Etant donné que je garde les yeux sur le bout de mes chaussures, je ne suis pas capable d'admirer les remparts épais, ni les tours et encore moins les installations autour de la cour de l'édifice. Je ne peux que suivre assidûment la robe pourpre, sans broncher.

***

Le lit est confortable, la fenêtre donne sur le rempart Est, avec une vue imprenable sur un bois riche et couvert d'un épais manteau nuageux. Aucun village à l'horizon, simplement la quiétude de la nature et le silence hivernal. Je me sens immédiatement apaisée par les lieux. Une petite cheminée, froide et inutilisée depuis certainement des années, attend que j'allume un bon feu pour chasser la température glaciale de la chambre minuscule. Pour la première fois de ma vie, j'ai un espace individuel, privé.

Je sais que je le dois à ma différence et surtout à ma dangerosité. Sans cela, je risque de blesser quelqu'un dans mon sommeil. A la Tour, nous sommes si nombreux que nous pouvons les uns les autres nous aider pour éviter toute catastrophe magique. Un cauchemar peut trop facilement déclencher une magie brutale et émotionnelle, la pire de toutes les magies existantes.

Nous avons appris à nous contrôler, à ne rien ressentir, à courber le dos sous les ordres. Je dois me montrer maîtresse de moi-même, capable de retenir le feu brûlant à l'intérieur de moi, ces démons que tous craignent à raison. Un coup de colère, de peur ou d'angoisse, et je peux attirer à moi toute l'eau à disposition, la geler, voir congeler un corps à distance, par la seule force de ma volonté.
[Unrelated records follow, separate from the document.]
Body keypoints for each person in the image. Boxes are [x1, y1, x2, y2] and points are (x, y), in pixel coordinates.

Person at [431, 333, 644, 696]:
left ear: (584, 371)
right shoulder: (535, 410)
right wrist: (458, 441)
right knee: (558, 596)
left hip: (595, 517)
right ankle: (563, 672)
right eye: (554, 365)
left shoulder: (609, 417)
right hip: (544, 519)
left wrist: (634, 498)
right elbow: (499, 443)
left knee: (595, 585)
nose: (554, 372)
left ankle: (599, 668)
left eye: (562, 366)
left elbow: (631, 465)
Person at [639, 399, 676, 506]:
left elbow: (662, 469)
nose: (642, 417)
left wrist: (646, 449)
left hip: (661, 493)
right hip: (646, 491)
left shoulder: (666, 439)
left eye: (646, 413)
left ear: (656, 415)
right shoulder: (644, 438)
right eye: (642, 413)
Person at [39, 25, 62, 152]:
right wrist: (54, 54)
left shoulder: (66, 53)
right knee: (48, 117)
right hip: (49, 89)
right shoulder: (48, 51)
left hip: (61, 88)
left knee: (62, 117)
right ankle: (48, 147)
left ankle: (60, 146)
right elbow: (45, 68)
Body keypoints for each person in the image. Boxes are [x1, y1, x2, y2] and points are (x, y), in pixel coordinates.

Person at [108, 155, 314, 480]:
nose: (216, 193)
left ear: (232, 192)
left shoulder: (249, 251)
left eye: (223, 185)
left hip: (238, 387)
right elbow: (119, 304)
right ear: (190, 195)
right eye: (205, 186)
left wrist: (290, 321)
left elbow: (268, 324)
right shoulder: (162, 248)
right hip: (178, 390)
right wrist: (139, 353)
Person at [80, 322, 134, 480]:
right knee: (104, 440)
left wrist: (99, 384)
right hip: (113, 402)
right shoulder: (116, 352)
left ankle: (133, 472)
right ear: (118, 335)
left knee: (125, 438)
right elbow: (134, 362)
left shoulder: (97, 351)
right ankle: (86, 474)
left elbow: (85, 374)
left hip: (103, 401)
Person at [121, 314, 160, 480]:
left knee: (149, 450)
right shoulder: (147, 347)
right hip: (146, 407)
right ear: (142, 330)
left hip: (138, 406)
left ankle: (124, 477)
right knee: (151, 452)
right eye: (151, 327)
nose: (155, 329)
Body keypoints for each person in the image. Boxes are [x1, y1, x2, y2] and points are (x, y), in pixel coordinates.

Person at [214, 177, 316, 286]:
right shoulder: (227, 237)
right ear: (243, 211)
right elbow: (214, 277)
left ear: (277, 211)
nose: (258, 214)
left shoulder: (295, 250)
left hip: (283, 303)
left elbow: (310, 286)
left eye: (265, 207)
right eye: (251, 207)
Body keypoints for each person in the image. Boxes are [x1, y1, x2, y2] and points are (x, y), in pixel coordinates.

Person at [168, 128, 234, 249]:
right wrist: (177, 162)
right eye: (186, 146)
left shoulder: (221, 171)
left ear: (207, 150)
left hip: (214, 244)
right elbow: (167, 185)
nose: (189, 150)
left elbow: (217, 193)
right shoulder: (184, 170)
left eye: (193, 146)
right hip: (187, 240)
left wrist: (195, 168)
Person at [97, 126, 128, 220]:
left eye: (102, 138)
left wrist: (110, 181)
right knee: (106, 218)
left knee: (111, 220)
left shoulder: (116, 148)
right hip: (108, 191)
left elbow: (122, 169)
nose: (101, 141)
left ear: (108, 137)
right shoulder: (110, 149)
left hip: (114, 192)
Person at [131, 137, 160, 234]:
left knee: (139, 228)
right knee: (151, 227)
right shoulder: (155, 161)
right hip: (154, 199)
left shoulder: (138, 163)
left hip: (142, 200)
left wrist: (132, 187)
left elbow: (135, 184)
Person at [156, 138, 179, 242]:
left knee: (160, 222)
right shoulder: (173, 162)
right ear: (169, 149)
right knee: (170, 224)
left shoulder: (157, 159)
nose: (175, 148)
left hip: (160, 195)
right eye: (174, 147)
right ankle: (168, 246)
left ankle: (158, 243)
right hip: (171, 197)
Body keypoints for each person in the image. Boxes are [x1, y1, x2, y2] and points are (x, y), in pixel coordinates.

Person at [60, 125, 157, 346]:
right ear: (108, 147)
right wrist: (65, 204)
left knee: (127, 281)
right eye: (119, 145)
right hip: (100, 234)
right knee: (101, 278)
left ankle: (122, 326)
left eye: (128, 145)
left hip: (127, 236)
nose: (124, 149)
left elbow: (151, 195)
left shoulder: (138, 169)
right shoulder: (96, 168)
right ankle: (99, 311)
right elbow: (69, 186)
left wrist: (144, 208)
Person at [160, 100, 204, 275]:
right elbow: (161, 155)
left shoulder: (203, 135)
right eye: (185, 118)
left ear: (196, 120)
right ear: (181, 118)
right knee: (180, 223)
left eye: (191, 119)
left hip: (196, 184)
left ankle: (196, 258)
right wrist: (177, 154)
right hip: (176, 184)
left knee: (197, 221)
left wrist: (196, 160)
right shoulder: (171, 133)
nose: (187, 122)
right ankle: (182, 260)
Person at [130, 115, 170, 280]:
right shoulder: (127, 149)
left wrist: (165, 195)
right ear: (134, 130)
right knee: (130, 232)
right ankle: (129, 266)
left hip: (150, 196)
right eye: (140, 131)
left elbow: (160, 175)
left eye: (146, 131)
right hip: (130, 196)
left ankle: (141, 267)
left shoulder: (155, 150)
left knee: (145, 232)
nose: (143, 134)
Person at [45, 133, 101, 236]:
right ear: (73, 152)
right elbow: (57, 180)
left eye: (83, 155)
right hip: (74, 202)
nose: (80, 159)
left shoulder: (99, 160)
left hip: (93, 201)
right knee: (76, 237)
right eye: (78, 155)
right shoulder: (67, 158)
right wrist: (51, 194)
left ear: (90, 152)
Bénie par la Déesse Aquina, ou devrais-je dire maudite. Cette magie, que je n'ai point demandé à posséder, m'a offert cette vie de soumission. Je ne m'imagine pas autrement, bien sûr, mais il m'arrive parfois de fermer les yeux et de rêvasser à une autre existence. Je suis une Sorcière principalement élémentaire, bien que je maîtrise sortilèges et potions de base. Je dois me montrer particulièrement attentive à mes émotions, les museler si nécessaire. Je détiens une force telle que je peux, si je le voulais vraiment, détruire l'intégralité de ce château et réduire ses habitants à des blocs de glace.

Ce pourquoi cette chambre, uniquement à mon intention, est un ravissement.

Je me laisse tomber sur le matelas poussiéreux avant de déposer mes affaires au pied du lit. Quelques bûches ont été montées à mon attention, aussi je les empile dans l'âtre.

— Ignisia !

Le bois craque, grogne, proteste, puis se met à fumer avant de s'embraser. Un sourire étire mes lèvres. Je n'ai pas eu à utiliser de sortilège aussi simple depuis mon enfance, et le feu n'a jamais été mon élément préféré. Néanmoins, observer ces bûches céder face à l'appétit vorace des flammes que j'ai créé me rend heureuse.

J'observe le silence, sereine.

Je sens que ce contrat va être une excellente expérience.